El padre Almeida era cura en uno de los pueblecitos más típicos de Ecuador, hace bastantes años. Siempre daba sus sermones a tiempo y a los feligreses ofrecía un buen consejo cuando necesitaban ayuda. No obstante era bien sabido que el pobre tenía un grave problema: se daba demasiado a la bebida. Y aunque él mismo se decía que no era para tanto, que todos podían darse un gusto de vez en cuando, en su caso el licor le estaba afectando demasiado.
Almeida tenía una manera muy peculiar de escaparse de la iglesia para ir a la taberna por su aguardiente. Primero subía a la torre más alta del templo, ahí se paraba sobre una figura de Cristo crucificado para alcanzar la ventana y entonces, se colgaba de ahí y saltaba hasta el suelo.
Él sabía en el fondo, que lo que hacía no solo era terrible para sí mismo, sino un pecado contra el propio Jesús. Más no podía evitar comportarse como un bribón cuando la sed se apoderaba de él.
Una de aquellas noches, el padre Almeida estaba a punto de salir por el ventanal, con un pie apoyado sobre el hombro del Cristo, cuando escuchó una voz extraña que le hablaba a sus espaldas.

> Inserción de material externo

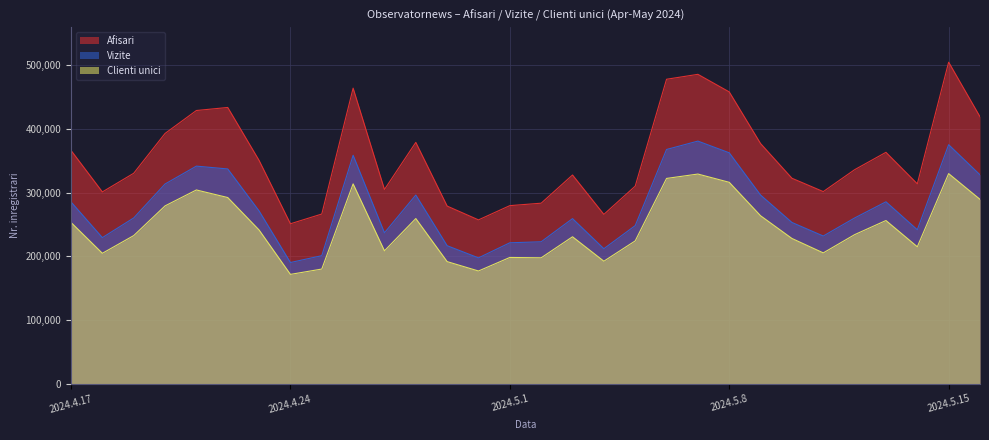

What is the sum of all Clienti unici values?

7347817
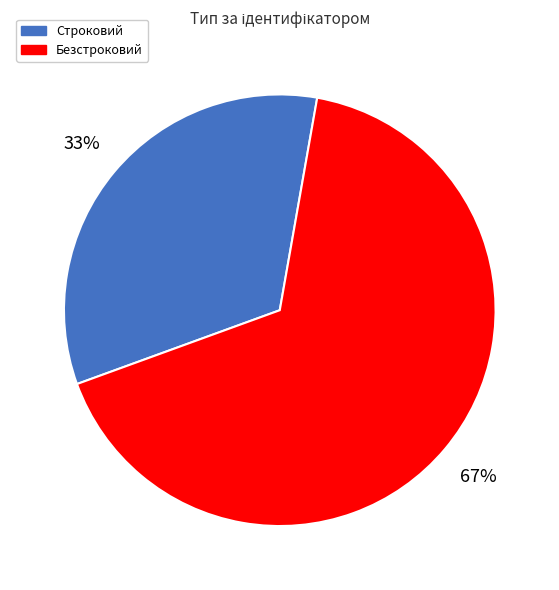

Between Строковий and Безстроковий, which is larger?

Безстроковий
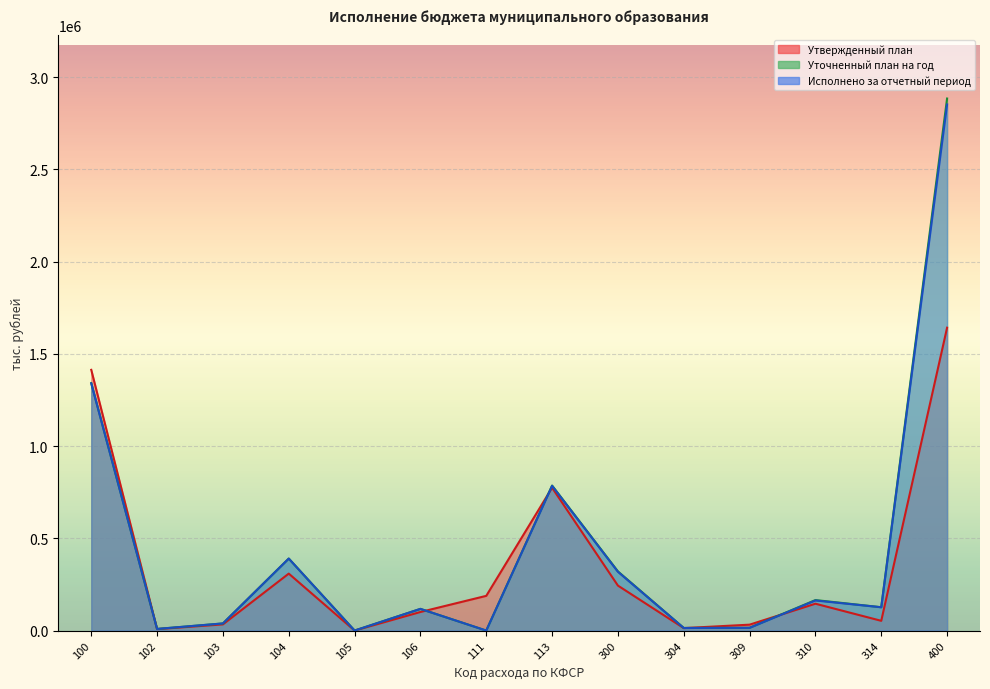

What is the value of the Исполнено за отчетный период point at the 12th from the left?

163232.6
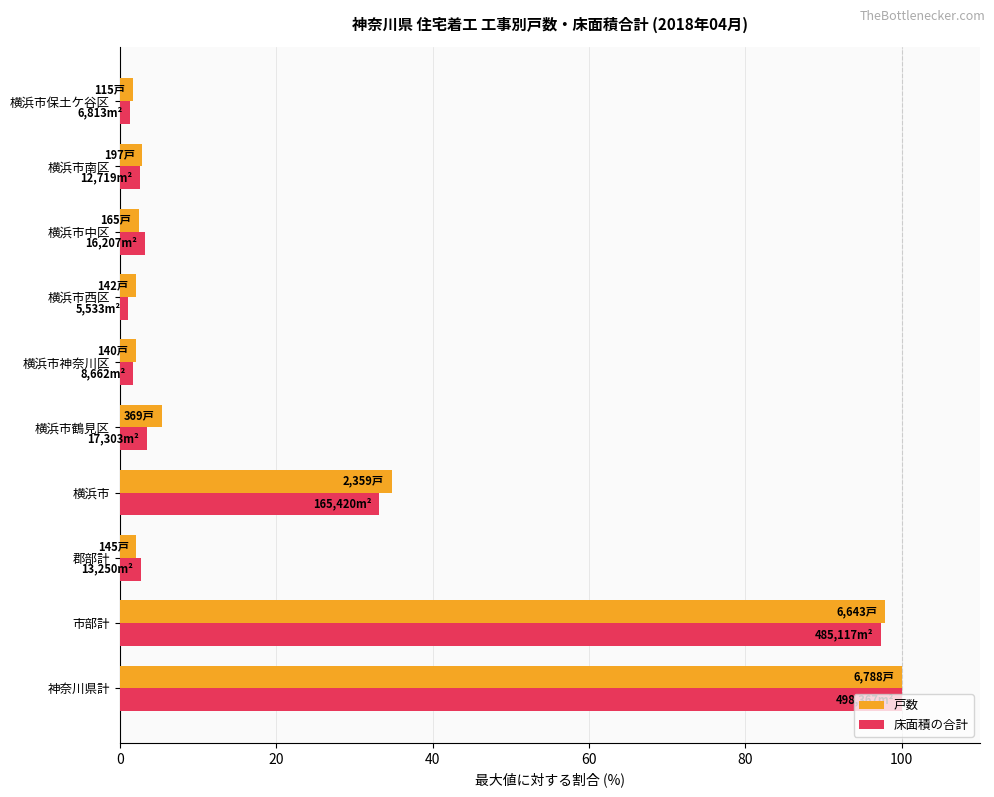

The 床面積の合計 series shows 3.5 at 横浜市鶴見区. True or false?

True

—¿Cuándo será la última vez que hagas esto, padre Almeida?
El sacerdote miró un poco del encima del hombro y vio ante él, a un hombre desconocido, vestido de manera impecable pero enfermizamente pálido. Sus ojos, negros y apagados, parecían los de un muerto.

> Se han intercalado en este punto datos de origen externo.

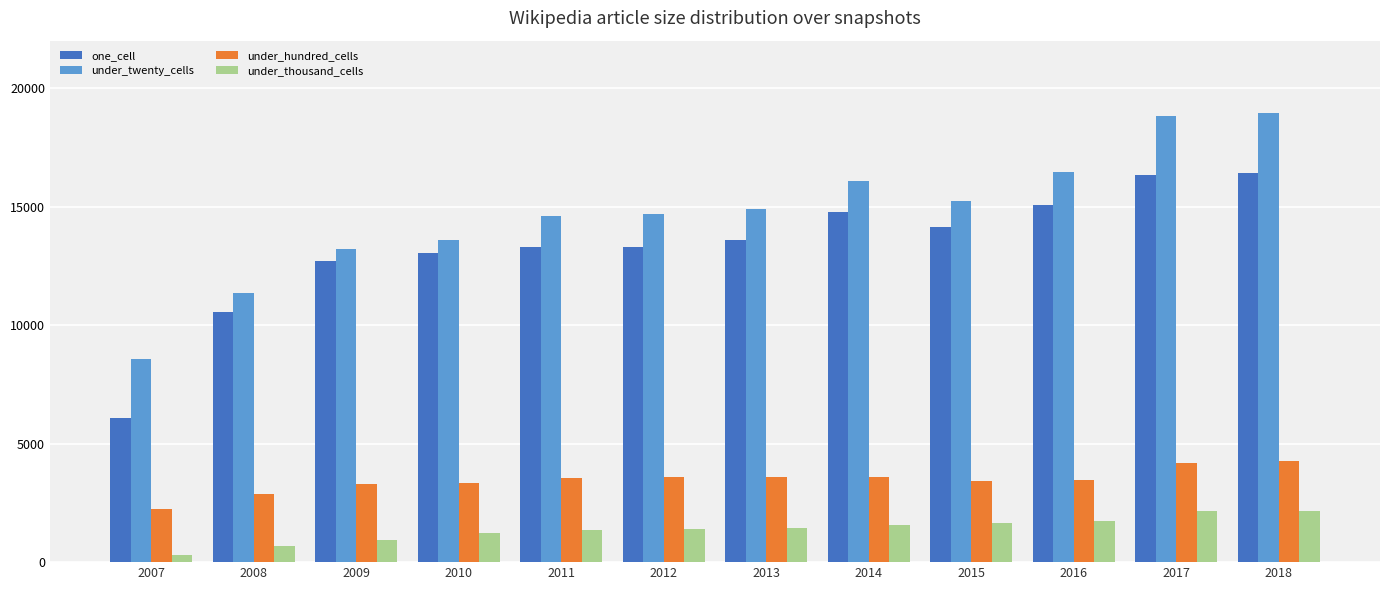

Rank the series by their maximum value, from lowest to highest.

under_thousand_cells, under_hundred_cells, one_cell, under_twenty_cells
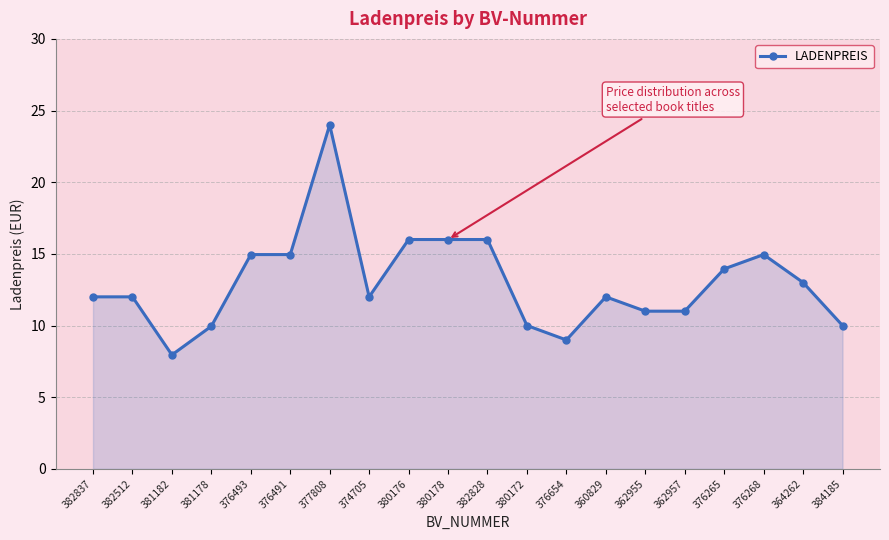

What is the change in value from 381182 to 376654?

+1.0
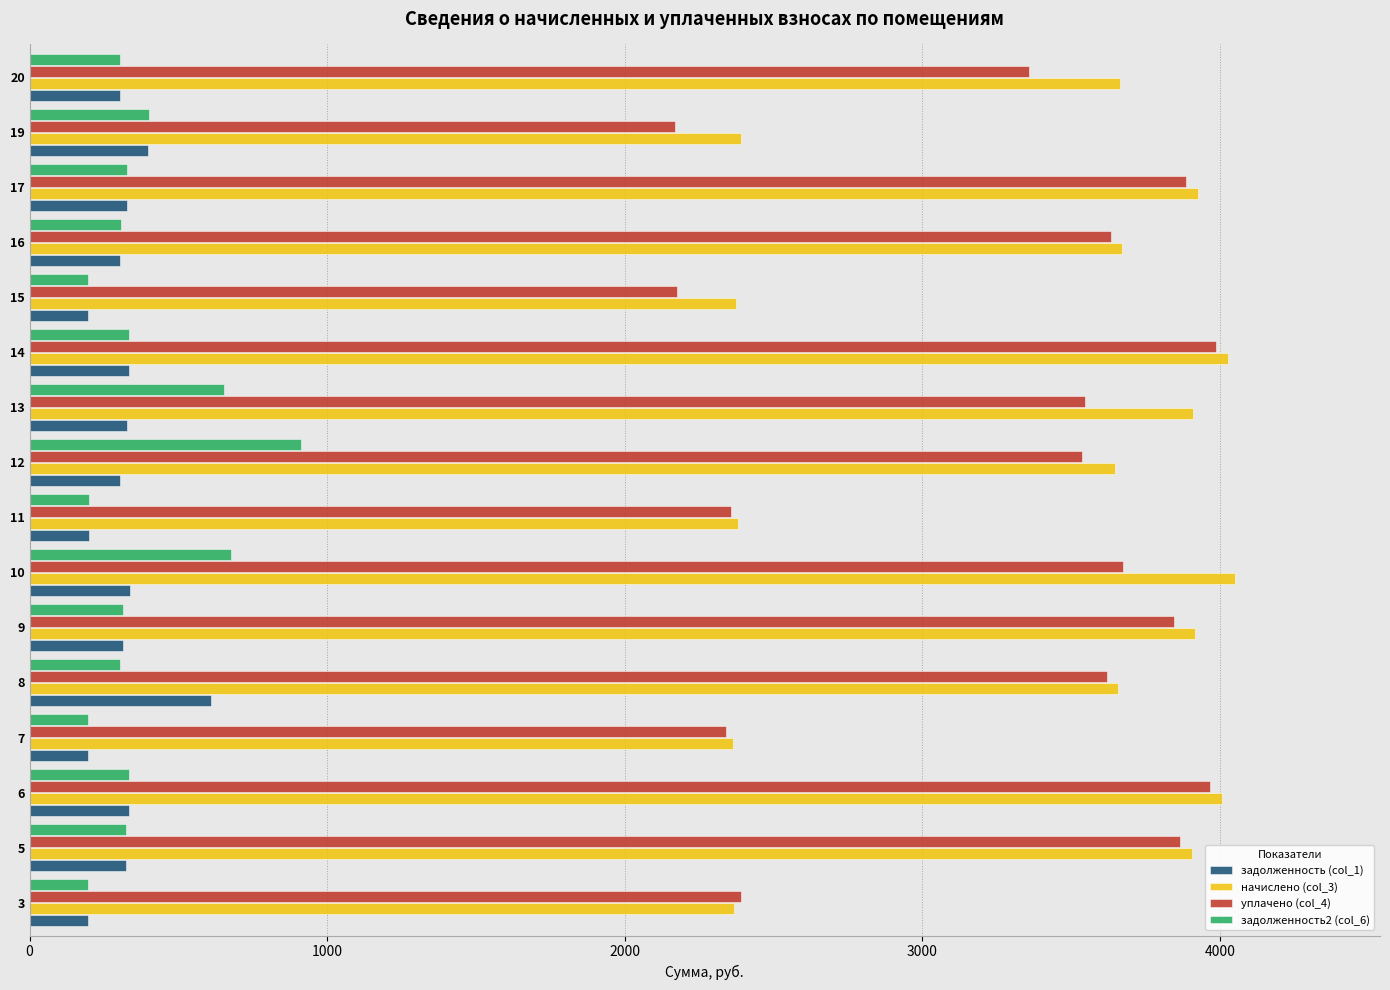

What is the difference between the maximum and minimum values in the уплачено (col_4) series?

1819.9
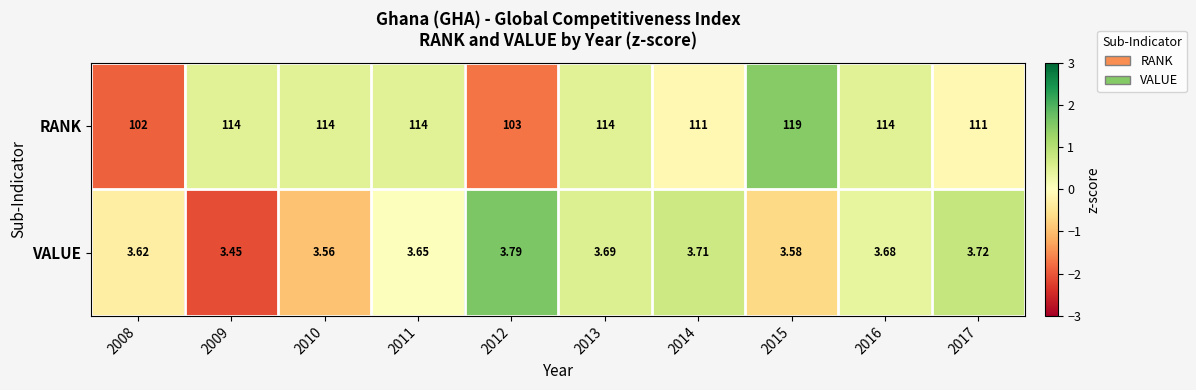

What is the total value across all series at 2008?

105.6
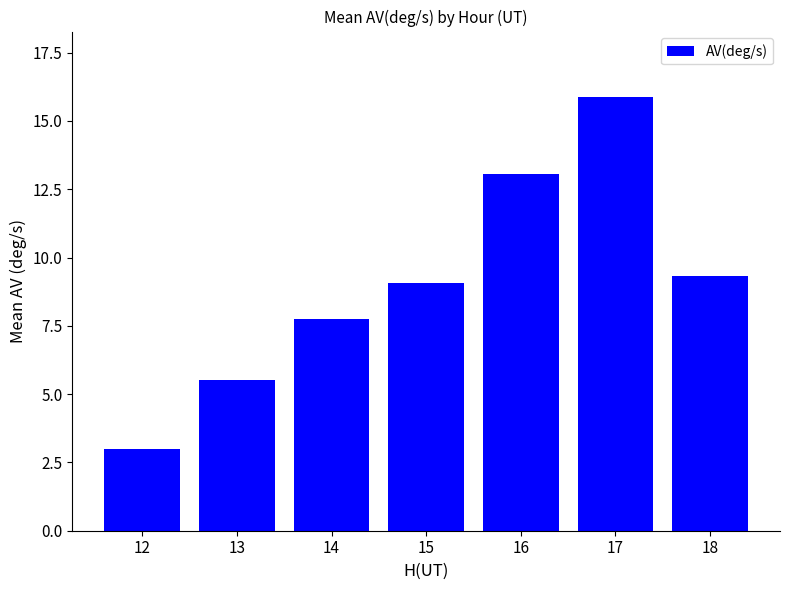

What is the difference between the maximum and minimum values?

12.9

Creyendo que su imaginación le estaba jugando en contra, le quitó importancia y le respondió:
—Hasta que me den ganas de beber otro trago.
Y saltó por la ventana.
Esa noche la pasó muy bien en la taberna, como de costumbre. Cantó con los parroquianos, bebió hasta hartarse y hasta les dio la indulgencia por algunos pecados, de los que no se acordaría a la mañana siguiente.
De madrugada salió del tugurio, tambaleándose por lo bebido que estaba. Iba dando tumbos por la calle y balbuceando, cuando de pronto, se dio de bruces contra un par de hombres que transportaban un pesado ataúd. Este cayó al suelo con tal brusquedad, que la tapa se abrió y el cuerpo que iba dentro rodó por la calle, quedando boca arriba.

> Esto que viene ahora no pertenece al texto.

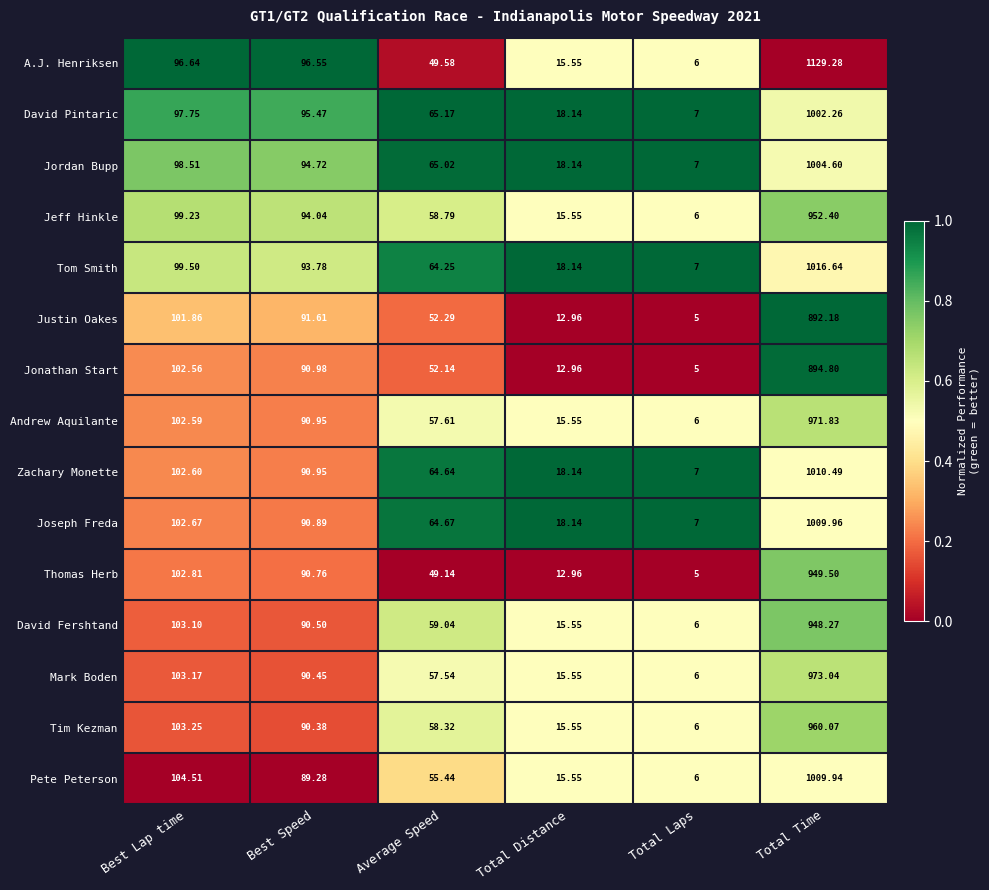

What is the total value across all series at Best Speed?

1381.3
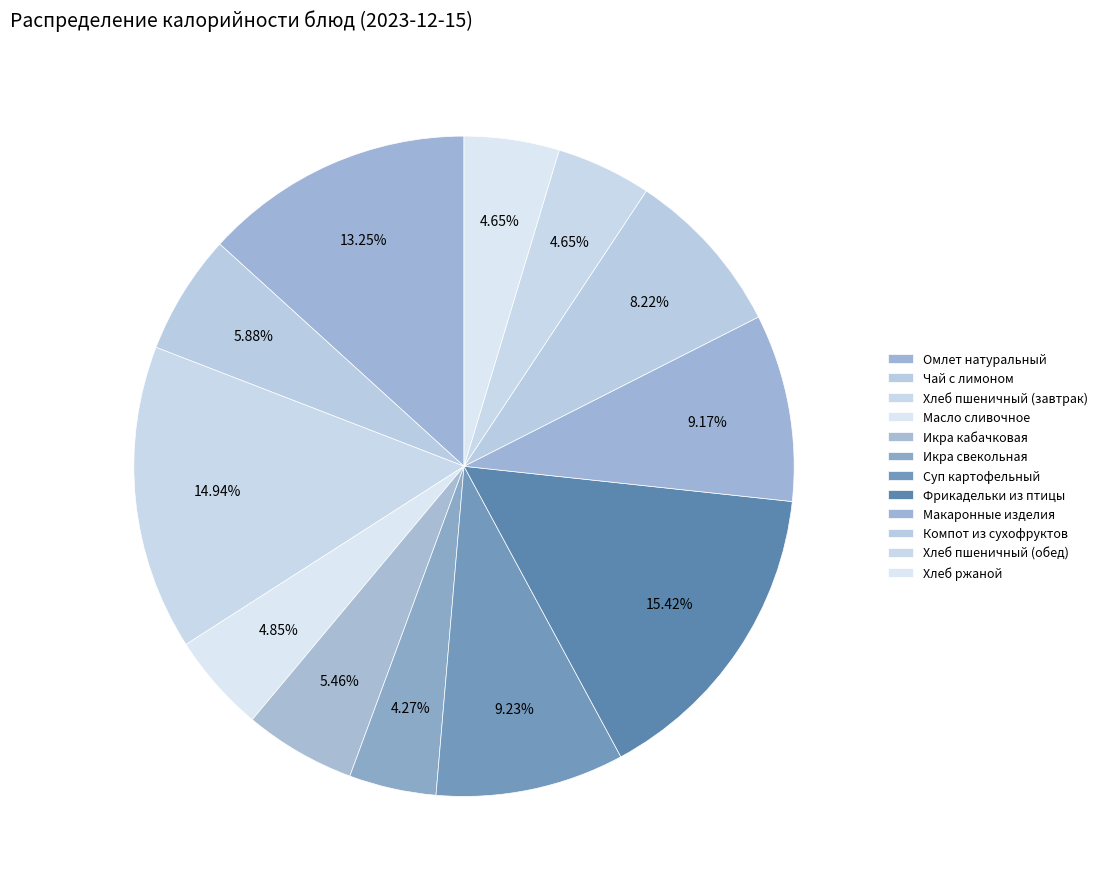

What percentage is NOT represented by Чай с лимоном?

94.1%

Almeida, atontado, se levantó y miró a los desconocidos con vergüenza.
—Ustedes disculpen… —se interrumpió e hizo una mueca de horror al fijarse en el cadáver que iba en el féretro.
¡Era el mismo que le había hablado antes de salir de la iglesia! El cura se quedó tan espantado, que la borrachera se le quitó al instante.
Desde ese día, se hizo el propósito de no volver a tomar en su vida, delante del Cristo crucificado de la parroquia. Dicen que en su rostro se dibujó una sonrisa, pues sabía que su oveja descarriada estaba de vuelta en el rebaño.